SML310 Course Project

General guidelines

The idea of the course project is for you to get some experience trying to do a piece of original research in data science and writing up your results in a format that is similar to what you would see in published literature. We expect to see an idea/task that you describe clearly, relate to existing work, and implement, as well as a report on the results. You will need to write code, run it on some data, make some figures, read a few background papers, collect some references, and write a few pages describing your task, the algorithm(s) you used (if any) and the results you obtained.

You should submit both your write-up and the code that you wrote.

Requirements

There is no specific length requirement, but we would expect that good projects would require about 4-8 pages of text (not including appendices and figures). Note that many journals and conferences would limit you to 6-10 pages in total. For the course project, you are allowed to write more, which is sometimes easier than writing less and still covering all the ground that you need to cover.

It is to be expected that the rubric below won't be a perfect fit for some people's projects, so don’t feel obligated to always follow the instructions below exactly if there is a way to make your paper better by deviating from them. However, if you want to structure your paper significantly differently, please consult us before doing so! When grading, we will consider the problem at hand. For example, if it is very difficult to produce interesting visualizations for your problem (because you are mainly developing an algorithm), we will take that into account when grading.

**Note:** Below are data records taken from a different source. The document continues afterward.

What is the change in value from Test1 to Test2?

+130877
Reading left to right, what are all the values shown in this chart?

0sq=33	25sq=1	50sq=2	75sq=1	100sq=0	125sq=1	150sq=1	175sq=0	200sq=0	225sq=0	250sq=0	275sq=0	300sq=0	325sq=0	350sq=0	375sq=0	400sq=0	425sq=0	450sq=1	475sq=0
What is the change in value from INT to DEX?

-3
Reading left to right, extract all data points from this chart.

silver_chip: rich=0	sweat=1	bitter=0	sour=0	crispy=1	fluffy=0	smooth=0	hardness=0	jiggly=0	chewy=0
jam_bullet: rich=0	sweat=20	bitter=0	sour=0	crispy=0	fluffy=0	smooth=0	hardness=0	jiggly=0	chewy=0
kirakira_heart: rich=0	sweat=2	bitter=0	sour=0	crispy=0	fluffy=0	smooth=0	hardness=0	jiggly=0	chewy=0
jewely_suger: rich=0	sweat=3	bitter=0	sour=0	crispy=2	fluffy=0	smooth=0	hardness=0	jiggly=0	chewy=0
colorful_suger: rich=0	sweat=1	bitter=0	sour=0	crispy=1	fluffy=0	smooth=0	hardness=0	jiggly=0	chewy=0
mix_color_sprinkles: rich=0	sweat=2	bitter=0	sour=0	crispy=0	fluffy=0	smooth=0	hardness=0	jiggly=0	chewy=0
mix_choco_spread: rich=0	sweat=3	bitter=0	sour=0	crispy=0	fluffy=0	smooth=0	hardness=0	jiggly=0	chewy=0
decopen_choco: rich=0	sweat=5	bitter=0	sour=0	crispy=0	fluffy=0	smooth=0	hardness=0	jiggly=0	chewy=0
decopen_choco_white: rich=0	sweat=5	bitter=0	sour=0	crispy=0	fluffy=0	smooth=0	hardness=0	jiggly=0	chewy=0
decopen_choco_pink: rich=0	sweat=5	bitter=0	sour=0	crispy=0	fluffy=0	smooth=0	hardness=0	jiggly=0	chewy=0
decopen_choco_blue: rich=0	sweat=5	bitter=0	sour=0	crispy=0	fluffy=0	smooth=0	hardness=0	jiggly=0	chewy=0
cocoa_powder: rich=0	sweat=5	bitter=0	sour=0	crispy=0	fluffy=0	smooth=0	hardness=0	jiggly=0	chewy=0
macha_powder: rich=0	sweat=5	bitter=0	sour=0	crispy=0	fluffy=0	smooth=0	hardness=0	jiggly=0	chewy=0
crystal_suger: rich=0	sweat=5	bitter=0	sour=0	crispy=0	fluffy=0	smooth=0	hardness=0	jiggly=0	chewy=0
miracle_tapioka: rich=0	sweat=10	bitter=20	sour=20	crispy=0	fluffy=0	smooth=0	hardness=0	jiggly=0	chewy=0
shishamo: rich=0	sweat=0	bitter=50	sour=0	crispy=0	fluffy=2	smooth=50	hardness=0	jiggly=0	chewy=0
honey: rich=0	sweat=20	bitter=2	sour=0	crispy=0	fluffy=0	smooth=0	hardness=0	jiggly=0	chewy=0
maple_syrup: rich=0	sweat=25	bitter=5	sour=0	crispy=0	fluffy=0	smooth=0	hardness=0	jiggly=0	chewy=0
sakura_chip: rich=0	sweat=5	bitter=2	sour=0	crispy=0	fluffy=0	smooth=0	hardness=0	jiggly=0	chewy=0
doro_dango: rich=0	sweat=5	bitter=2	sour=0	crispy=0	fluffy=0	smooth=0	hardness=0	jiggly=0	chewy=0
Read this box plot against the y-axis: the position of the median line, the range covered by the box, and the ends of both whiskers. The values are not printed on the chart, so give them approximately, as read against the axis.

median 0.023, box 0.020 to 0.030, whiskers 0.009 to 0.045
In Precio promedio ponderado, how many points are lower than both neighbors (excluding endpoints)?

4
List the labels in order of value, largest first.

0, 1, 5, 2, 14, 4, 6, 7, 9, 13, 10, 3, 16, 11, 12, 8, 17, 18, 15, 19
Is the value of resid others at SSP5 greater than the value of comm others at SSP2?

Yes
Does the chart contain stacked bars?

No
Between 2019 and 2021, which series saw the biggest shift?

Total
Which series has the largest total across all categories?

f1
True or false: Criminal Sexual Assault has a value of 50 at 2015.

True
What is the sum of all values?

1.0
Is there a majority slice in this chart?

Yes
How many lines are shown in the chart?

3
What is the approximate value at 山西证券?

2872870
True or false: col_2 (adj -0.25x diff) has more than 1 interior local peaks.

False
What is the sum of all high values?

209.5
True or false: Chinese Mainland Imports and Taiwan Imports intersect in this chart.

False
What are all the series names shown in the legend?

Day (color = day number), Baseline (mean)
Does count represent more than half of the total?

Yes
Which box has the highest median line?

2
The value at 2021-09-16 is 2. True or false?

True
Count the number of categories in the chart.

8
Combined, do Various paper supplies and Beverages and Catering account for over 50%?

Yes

  1. Abstract (5 points): a summary of the main idea of the project and its contributions.


    Grading scheme :
  2. Introduction (10 points): a statement of the problem being addressed and why we might want to solve it. In this section, it makes sense to link the work that you are doing to prior work and explain what your contribution is; to explain in more detail why the work you are doing is potentially imporant; to briefly state your results; and to outline the structure of the paper and what each of the following sections in the paper achieves.

    Grading scheme :

  3. Background (10 points): an explanation of where the data comes from and how it is collected. In this section, you should explain your dataset. For example, if you are working with finance data, briefly explain any financial terminology (e.g., if you are working with stock prices, explain briefly how stock trading works); if you are working with sociological data, explain each variable being measured and why it is important to measure it.

    Grading scheme :

  4. Prior work (15 points): a survey of at least 4-5 research papers that are important for understanding the dataset you are working with and the methods you are using (there should be at least one paper related to the data, and one paper related to the methods). This would usually be in the form of an essay rather than in the form of a list. You should relate the background work to what you are doing. For each work you survey, the reader should understand the main contribution of the paper (i.e., what the paper did that was new and interesting) and the methods that were used. While you do not need to re-explain things like linear regression, it is appropriate to discuss the methods being used if they were not mentioned in the course and are not explained in something like OpenIntro Statistics or PRML .

    Grading scheme :

  5. Exploratory Analysis and Visualization (15 points). Produce figures and tables that summarize the data in an understandable way. It is important that your analysis both tells the reader about the dataset, and gives the reader insights into the problem that you are addressing. For example, if you are trying to predict Y using X, there should be a visualization of the relationship between Y and X. If you are fitting a statistical model, you should present visual evidence that the model makes sense, if possible. You should produce at least 2 figures. You will likely want visualize the results of your analysis/experiments as well.

    Grading scheme :

  6. Method description (10 points) A description of your method. You should include a description of everything you did here (including model checking etc.). All terms must be defined, and all algorithms that you use explained. Highlight how your model is different from other approaches, or what the main relevant considerations are for the domain. Including a diagram is usually useful. This can be done by comparing it to an existing model, perhaps by using another diagram or in words. For example, if you are proposing a new algorithm that only changes one line in an existing algorithm, highlight that one line, or do a side-by-side comparison.

    Grading scheme :

  7. Design of the Analysis and/or Experiments (15 points) This might or might not be a separate section in your paper. You should design the analysis and/or experiments carefully, and justify the design choices that you made. You will be graded both on the clarity of the description and on the design itself. The grading will vary from person to person.

    Grading scheme :

  8. Limitations (5 points): A section describing the limitations of your approach with respect to being able to draw conclusions about the population you are researching and/or the method. For example, the dataset might not be fully representative of the population you are trying to research; or the algorithm you are using might only work in some situations, but might fail on new data under some circumstances.

    Grading scheme :

  9. Results and Conclusion (10 points): A section describing the results. Note that you are not graded on whether your hypothesis turned out to be correct – the only thing that’s important is that the results are presented well. For the conclusion section, present the main takeaways, and give some ideas for future work.

    Grading scheme :

  10. Depth and Originality (5 points): 5 points are assigned for the depth of the idea. Essentially, 5/5 will be awarded for original ideas and/or especially difficult-to-execute projects. 4/5 will be awarded for good ideas that make sense. Fewer points will be awarded for projects that fall short of that, but I hope that this will rarely happen since we will work together to make the project make sense.